Whether you were a part of the original Facebook group or Susie and Mark's cancer journey is all new to you, Notes from Susie: Choosing Gratitude in Life’s Low Places offers something helpful to each reader. Combining additional material with the compiled and enriched Facebook posts written during Susie's illness, the book illuminates the Edwards' joys and struggles, all the while buoyed by recent and timeless hymns that assured them of God's presence.
As part of our next blog series, we will highlight excerpts from the sections of the book created to complete the story, add background, and lend future perspective to the reader. This week, explore an exclusive excerpt from Nathan Edwards as he discusses how the special moments between grandmother and grandson became fond memories for years to come:
A very wise person helped me to understand that there isn’t necessarily a right way to handle this type of situation. We simply handle this in the best way we know how. I believed her (mostly) and applied that same philosophy to how we helped Daniel [son] prepare for Honey’s passing. As he is one who needs facts and details, we answered all of his questions directly and truthfully. We prayed specifically for Mom – for less pain, for informative and definitive tests, for positive test results; and for strength and comfort when results were not what we had hoped. We assured him that Honey would be healed in heaven with God. We told him than we would be sad because she wasn’t here with us, but we should be glad that we knew her, and thankful that she would no longer have to live in pain.
Perhaps the best part of how we helped our kids prepare for Honey’s death was that we didn’t have to do it by ourselves. In many ways, Honey herself prepared both Daniel and Ella [daughter]. While she was sick, she did everything she could to have the strength to honor the sacred Target run with them. She continued to tell them that she loved them dearly… just because they live and breathe, and she continued to tell them how much joy they brought her.
Even before she was sick, though, she was helping him prepare to remember her after she was gone. There were times in his younger years when Daniel would spend extended periods of time with Honey and Papa. They would stay in Birmingham while Corri [wife] and I took trips, or we would send him to Nashville to visit. Each time, Mom would have special things for them to do. She would research museums, farms, parks, and everything in between to be sure that there was plenty for them to do. She took pictures, and she made scrapbooks of their adventures together. I underestimated the value of these treasures. While Honey was still alive, we would wake up to find Daniel flipping through the pages of those books. That has not changed now that she’s gone. We still find him reading those stories and seeing the pictures of those special times. It is a way that Mom helped prepare our son to remember her after she was gone.

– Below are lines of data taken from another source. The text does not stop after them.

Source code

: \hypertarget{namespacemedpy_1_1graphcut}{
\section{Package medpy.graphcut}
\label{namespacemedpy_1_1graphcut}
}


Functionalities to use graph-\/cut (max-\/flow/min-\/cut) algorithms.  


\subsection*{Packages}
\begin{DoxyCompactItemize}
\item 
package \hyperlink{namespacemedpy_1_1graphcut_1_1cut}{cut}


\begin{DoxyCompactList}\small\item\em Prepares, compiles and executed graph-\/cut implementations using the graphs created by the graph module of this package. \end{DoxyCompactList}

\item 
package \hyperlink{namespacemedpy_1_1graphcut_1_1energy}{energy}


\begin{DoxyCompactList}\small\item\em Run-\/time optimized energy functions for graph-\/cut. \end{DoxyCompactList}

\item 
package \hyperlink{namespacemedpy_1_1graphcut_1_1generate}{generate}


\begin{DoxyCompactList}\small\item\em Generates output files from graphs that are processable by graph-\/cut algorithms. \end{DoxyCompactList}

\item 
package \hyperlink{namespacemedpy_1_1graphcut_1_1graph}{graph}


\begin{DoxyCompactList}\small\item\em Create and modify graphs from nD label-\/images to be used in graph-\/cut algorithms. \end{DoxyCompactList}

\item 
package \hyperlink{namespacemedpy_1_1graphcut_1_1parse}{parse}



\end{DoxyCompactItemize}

There are many things from Honey’s life that we could try to instill in our kids. But, one trait is clearly a “must”: Honey lived a life of absolute gratitude. She was thankful in all things, for all things, and especially, for all people. When our kids begin complaining about something they didn’t get or doing something they’d rather not, Corri and I try to remind them about Honey. We tell them that the best way we can remember Honey, and to thank God for getting to know her, is to show gratitude in all things, for all things, and for all people. We have to remind them of that from time to time. We all need reminding of that ourselves from time to time.